Corruption, gestion opaque, dessous de table pour l'attribution de compétitions... la FIFA est au coeur d'une tempête judiciaire, depuis le 27 mai dernier et l'arrestation, à Zurich, de hauts responsables de l'instance dirigeante du football mondial. Face au scandale, des voix s'élèvent au sein de la plus puissante des fédérations sportives. Parmi elles, celle de Tatjana Haenni, directrice adjointe de la FIFA en charge des compétitions féminines.
"Il est temps que les femmes soient davantage impliquées , que ce soit dans les domaines de la politique, des gouvernements ou des organisations sportives", a-t-elle déclaré en marge de la Coupe du monde de football féminin qui se déroule actuellement au Canada. Et la responsable de déplorer : "Le football semble faire partie des moins accessibles". Pour cause, il suffit de regarder l'organigramme de la FIFA pour comprendre la place famélique qu'occupent les femmes.
En effet, si l'instance se targue, dans son dernier rapport d'activité, de compter 41,5% de femmes parmi ses différentes divisions (seul le bureau du président compte plus de femmes que d'hommes, ndlr), le comité exécutif de la FIFA, l'organe exécutif et véritable lieu de gouvernance du football mondial ne compte qu'une seule femme élue sur 28 membres. Aujourd'hui, seule la Burundaise Lydia Nsekera a été élue au comité.
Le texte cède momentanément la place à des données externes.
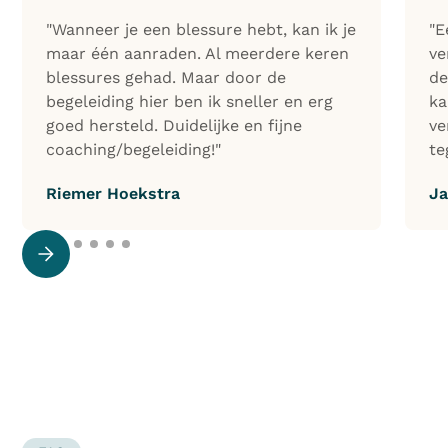
"Wanneer je een blessure hebt, kan ik je
"E
maar één aanraden. Al meerdere keren
ve
blessures gehad. Maar door de
de
begeleiding hier ben ik sneller en erg
ka
goed hersteld. Duidelijke en fijne
ve
coaching/begeleiding!"
te
Riemer Hoekstra
Ja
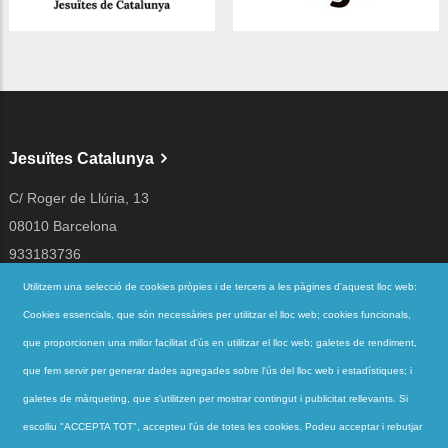
Jesuïtes Catalunya
C/ Roger de Llúria, 13
08010 Barcelona
933183736
jesuites@jesuites.net
Utilitzem una selecció de cookies pròpies i de tercers a les pàgines d'aquest lloc web:
Cookies essencials, que són necessàries per utilitzar el lloc web; cookies funcionals,
Segueix-nos a
que proporcionen una millor facilitat d'ús en utilitzar el lloc web; galetes de rendiment,
que fem servir per generar dades agregades sobre l'ús del lloc web i estadístiques; i
galetes de màrqueting, que s'utilitzen per mostrar contingut i publicitat rellevants. Si
Accessos directes
escolliu "ACCEPTA TOT", accepteu l'ús de totes les cookies. Podeu acceptar i rebutjar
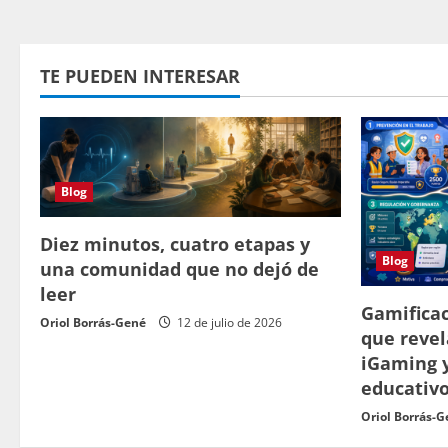
TE PUEDEN INTERESAR
Blog
Diez minutos, cuatro etapas y
Blog
una comunidad que no dejó de
leer
Gamificac
Oriol Borrás-Gené
12 de julio de 2026
que revel
iGaming 
educativ
Oriol Borrás-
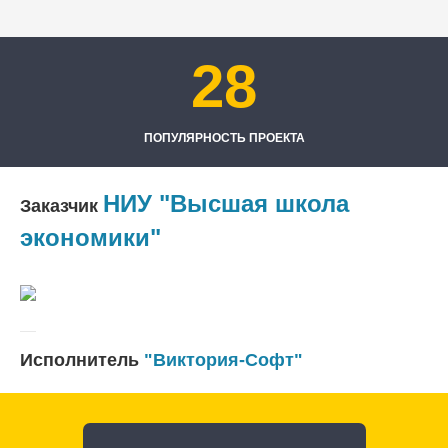
28
ПОПУЛЯРНОСТЬ ПРОЕКТА
НИУ "Высшая школа
Заказчик
экономики"
Исполнитель
"Виктория-Софт"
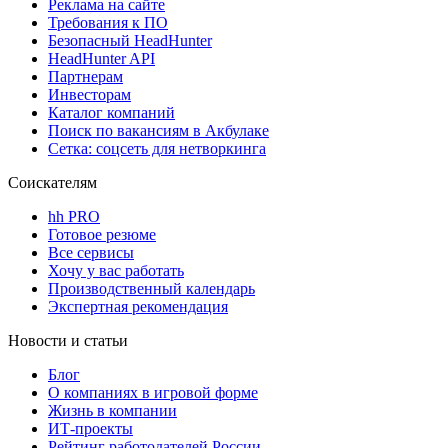
Реклама на сайте
Требования к ПО
Безопасный HeadHunter
HeadHunter API
Партнерам
Инвесторам
Каталог компаний
Поиск по вакансиям в Акбулаке
Сетка: соцсеть для нетворкинга
Соискателям
hh PRO
Готовое резюме
Все сервисы
Хочу у вас работать
Производственный календарь
Экспертная рекомендация
Новости и статьи
Блог
О компаниях в игровой форме
Жизнь в компании
ИТ-проекты
Рейтинг работодателей России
Et si deux autres femmes y sont présentes, l'Australienne Moya Dodd et la représentante des îles Turques-et Caïques, Sonia Bien-Aime, ces dernières ont été cooptées et non élues...
Une sous-représentativité des femmes qui "pose clairement problème", comme l'expliquent à Terrafemina, Vikash Dhorasoo, Brieux Férot et Gautier Kertudo, membre du mouvement collectif et populaire TATANE, engagé pour un football durable et joyeux. "La FIFA est en charge du développement du football dans sa globalité et le football féminin devrait être davantage représenté. Les femmes ne jouent pas au foot que tous les 4 ans au mois de juin ! Toute l'année, elles doivent pouvoir participer au développement de leur sport", précisent-ils, avant d'ajouter : "Aujourd'hui en France, des femmes exercent des postes à hautes responsabilités dans le sport. Des personnes comme Nathalie Iannetta à l'Elysée ou Béatrice Barbusse au Centre National pour le Développement du Sport démontrent que les choses avancent. L'arrivée de Corinne Diacre au poste d'entraîneur de Clermont a également permis de faire évoluer les mentalités".
Et les membres de TATANE de préciser : "Le pouvoir ne se donne pas, il se prend". De pouvoir, il en sera justement question lors du prochain congrès extraordinaire électif de la FIFA, prévu pour fin 2015, début 2016, au terme duquel Sepp Blatter abandonnera son poste de président, à près de 80 ans, dont 17 passés à la tête du foot mondial. Lydia Nsekera pourrait bien incarner le renouveau de l'instance. A 48 ans, l'ex-présidente de la Fédération du Burundi, élue au Comité exécutif de la FIFA en 2013, a un profil intéressant pour succéder à Blatter. Par ailleurs, après la succession de scandales, voir une femme propulsée à la tête de la FIFA pourrait marquer une forte volonté de changement.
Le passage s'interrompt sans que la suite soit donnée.